Oligosaccharide Analogues of Polysaccharides. Part 4. Synthesis of a monosaccharide-derived octamer

NaSMe in toluene leads to regioselective de-C-silylation of the bis[(trimethylsilyl)ethynyl]saccharide 2 , but to decomposition of butadiynes such as 1 or 12 . We have, therefore, combined the known reagent-controlled, regioselective desilylation of 2 and of 12 (AgNO₂/KCN) with a substrate-controlled regioselective de-C-silylation, based on C-silyl groups of different size. This combination was studied with the fully protected 3 which was mono-desilylated to 4 or to 5 (Scheme 1). Triethylsilylation of 5 (→ 6 ) was followed by removal of the Me₃Si group (→ 7 ), introduction of a (t-Bu)Me₂Si group (→ 8 ) and removal of the Et₃Si group yielded 9 ; these high-yielding transformations proceed with a high degree of selectivity. Iodination of 4 gave 10 . The latter was coupled with 5 to the homodimer 11 and the heterodimer 12 , which was desilylated to 13 . The second building block for the tetramer was obtained by coupling 14 (from 7 ) with 5 , leading to 15 and 16 . Removal of the Me₃Si group (→ 17 ) and iodination led to 18 which was coupled with 13 to the homotetramer 20 and the heterotetramer 19 (Scheme 2).
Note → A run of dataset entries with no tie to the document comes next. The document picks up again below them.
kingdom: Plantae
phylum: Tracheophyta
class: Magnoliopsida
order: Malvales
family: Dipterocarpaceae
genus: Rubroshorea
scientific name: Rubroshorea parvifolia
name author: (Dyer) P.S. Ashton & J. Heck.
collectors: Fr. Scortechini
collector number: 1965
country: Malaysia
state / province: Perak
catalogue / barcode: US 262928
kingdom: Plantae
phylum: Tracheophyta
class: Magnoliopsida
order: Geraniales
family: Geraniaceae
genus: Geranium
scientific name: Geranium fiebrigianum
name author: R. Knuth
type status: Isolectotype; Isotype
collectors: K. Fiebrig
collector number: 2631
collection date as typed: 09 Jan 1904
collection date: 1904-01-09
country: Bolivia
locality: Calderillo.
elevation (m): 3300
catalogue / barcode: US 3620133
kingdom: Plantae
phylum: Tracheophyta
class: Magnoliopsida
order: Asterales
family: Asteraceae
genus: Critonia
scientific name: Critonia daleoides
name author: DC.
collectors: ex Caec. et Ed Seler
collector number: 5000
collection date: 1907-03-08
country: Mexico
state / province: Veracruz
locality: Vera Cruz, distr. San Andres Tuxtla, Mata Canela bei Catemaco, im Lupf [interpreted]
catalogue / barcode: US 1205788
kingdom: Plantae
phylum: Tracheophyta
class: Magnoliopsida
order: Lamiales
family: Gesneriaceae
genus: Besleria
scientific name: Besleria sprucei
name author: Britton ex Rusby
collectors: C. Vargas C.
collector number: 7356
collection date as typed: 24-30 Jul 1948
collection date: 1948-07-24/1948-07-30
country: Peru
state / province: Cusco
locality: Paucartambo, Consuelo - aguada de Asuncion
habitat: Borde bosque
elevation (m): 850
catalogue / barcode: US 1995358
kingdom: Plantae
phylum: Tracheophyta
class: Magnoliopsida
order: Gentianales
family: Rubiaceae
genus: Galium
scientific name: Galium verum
Deprotection of 19 gave 21 , which was, on the one hand, iodinated to 22 , and, on the other hand, protected by the (t-Bu)Me₂Si group (→ 23 ). Removal of the Et₃Si group (→ 24 ) and coupling afforded the homooctamer 26 and the heterooctamer 25 . Yields of iodination, silylation, and desilylation were consistently high, while heterocoupling proceeded in only 50–55%. Cleavage of the (i-Pr)₃SiC and MeOCH₂O groups of 11 (→ 27 ), 15 (→ 28 ), 20 (→ 29 ) and 26 (→ 30 ) proceeded in high yields (Scheme 3). Complete deprotection in two steps of the heterocoupling products 16 (→ 31 → 32 ), 19 (→ 33 → 34 ), and 25 (→ 35 → 36 ) gave the unprotected dimer 32 , tetramer 34 , and octamer 36 in high yields (Scheme 4). Only the dimer 32 is soluble in H₂O; the ¹H-NMR spectra of 32 , 34 , and 36 in (D₆)DMSO (relatively low concentration) show no signs of association.